Link’s panoramic landscape didn’t really exist either. Like a classic stage set, he used 43 flashbulbs to replicate a West Virginia trackside drive-in—showing an airplane on the screen with a high speed train in the background and a couple nestling in Link’s 1952 Buick convertible.

At RIT, Scheiderich designed a six-foot-long packing crate to house the three-dimensional color diorama, and together with railroad club members and a copy of Link’s notations regarding the technicalities of illuminating an outdoor space at night, completed the project in five weeks.

Helping out was Otto Vondrak, ’99 (graphic design) who now works as an art director in Connecticut.

“Otto founded the RIT Model Railroad Club in 1996 with Tom Rohatsch, ’00 (manufacturing technology). They were a dichotomy of two driving forces just like what we saw at the Imagine festival,” Scheiderich explains.

“The RIT Railroad Club is the perfect example of what Dr. Destler says about right brain, left-brain creativity, because model railroading involves both engineering and design skills.”

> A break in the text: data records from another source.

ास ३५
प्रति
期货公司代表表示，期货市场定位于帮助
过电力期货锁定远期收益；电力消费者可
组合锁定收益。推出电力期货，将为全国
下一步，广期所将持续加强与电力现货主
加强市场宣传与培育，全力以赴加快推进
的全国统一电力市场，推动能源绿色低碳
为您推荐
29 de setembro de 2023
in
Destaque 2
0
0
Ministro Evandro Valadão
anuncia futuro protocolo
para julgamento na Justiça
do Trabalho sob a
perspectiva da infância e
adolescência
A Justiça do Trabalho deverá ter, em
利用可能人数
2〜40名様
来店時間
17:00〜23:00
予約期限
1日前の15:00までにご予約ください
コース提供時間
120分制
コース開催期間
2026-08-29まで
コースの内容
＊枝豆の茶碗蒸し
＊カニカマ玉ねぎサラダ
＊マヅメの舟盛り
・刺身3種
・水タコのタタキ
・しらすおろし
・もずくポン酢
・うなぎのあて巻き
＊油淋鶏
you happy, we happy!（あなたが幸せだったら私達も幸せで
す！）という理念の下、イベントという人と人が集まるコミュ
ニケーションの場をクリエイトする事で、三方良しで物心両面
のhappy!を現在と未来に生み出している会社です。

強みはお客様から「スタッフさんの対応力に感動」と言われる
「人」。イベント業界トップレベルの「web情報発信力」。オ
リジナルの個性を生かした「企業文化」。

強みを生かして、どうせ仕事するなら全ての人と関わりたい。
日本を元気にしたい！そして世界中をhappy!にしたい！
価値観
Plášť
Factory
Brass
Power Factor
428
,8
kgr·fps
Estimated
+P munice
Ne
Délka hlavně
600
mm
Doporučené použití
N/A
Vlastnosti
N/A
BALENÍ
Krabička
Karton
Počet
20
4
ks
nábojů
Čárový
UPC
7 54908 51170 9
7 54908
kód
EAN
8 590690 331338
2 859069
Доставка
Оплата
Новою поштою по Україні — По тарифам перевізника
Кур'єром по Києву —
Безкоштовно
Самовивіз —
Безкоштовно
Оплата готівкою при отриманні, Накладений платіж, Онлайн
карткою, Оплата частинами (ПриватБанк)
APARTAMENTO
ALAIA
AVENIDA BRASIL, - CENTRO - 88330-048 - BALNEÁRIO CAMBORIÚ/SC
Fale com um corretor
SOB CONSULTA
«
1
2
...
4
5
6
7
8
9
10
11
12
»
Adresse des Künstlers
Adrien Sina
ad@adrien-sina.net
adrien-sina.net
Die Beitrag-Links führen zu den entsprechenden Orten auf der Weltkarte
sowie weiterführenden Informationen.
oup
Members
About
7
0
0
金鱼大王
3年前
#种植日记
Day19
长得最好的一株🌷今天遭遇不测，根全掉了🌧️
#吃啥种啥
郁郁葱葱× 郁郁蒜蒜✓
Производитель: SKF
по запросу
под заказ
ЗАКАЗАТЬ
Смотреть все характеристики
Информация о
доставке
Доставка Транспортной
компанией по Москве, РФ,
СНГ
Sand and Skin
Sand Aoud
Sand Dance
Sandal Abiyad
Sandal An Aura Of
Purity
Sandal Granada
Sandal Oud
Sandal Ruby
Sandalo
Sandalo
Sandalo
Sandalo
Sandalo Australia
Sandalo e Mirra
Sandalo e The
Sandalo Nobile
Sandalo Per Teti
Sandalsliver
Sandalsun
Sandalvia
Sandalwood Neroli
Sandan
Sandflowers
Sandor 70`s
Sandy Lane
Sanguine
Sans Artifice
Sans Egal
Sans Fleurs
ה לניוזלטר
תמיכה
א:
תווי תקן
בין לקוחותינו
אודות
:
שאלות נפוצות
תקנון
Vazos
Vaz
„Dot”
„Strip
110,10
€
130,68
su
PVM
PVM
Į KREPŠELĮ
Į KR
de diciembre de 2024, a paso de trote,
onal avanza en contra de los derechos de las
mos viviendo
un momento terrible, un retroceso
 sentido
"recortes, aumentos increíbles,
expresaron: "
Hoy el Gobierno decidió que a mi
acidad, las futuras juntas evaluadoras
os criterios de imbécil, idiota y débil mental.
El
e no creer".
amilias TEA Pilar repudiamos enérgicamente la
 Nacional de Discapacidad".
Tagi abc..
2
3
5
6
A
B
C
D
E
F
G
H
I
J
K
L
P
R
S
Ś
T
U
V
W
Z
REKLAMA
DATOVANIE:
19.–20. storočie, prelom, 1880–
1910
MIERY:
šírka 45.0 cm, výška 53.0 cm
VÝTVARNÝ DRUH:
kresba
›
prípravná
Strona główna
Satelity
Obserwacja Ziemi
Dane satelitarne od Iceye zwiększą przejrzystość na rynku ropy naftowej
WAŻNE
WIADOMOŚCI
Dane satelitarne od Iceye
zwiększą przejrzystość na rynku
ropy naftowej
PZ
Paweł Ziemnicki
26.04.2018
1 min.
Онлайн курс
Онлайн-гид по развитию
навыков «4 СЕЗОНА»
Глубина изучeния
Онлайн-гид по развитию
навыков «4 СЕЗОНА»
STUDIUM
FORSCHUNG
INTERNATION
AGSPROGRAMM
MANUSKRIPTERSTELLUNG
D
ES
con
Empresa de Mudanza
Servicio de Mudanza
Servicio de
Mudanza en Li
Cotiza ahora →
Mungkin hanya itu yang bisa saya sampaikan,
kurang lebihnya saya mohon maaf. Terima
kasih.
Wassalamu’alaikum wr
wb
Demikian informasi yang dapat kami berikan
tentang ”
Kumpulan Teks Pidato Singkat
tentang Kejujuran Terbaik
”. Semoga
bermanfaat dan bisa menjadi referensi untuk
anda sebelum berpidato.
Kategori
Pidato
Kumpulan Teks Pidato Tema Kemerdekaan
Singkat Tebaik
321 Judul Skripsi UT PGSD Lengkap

And the rail-trail connection doesn’t stop there. Vondrak met Link when he was in high school and the legendary photographer actually took the boy under his wing to show him the magic of railroading.

“He had a collection of railroad equipment that he was storing in New Jersey that he took me to see and he tried to teach me some things about photography, but I was so young I didn’t really grasp the importance,” Vondrak recalls.

“The Trains exhibition is so important to see,” adds Vondrak. “It keeps us on track with our history.”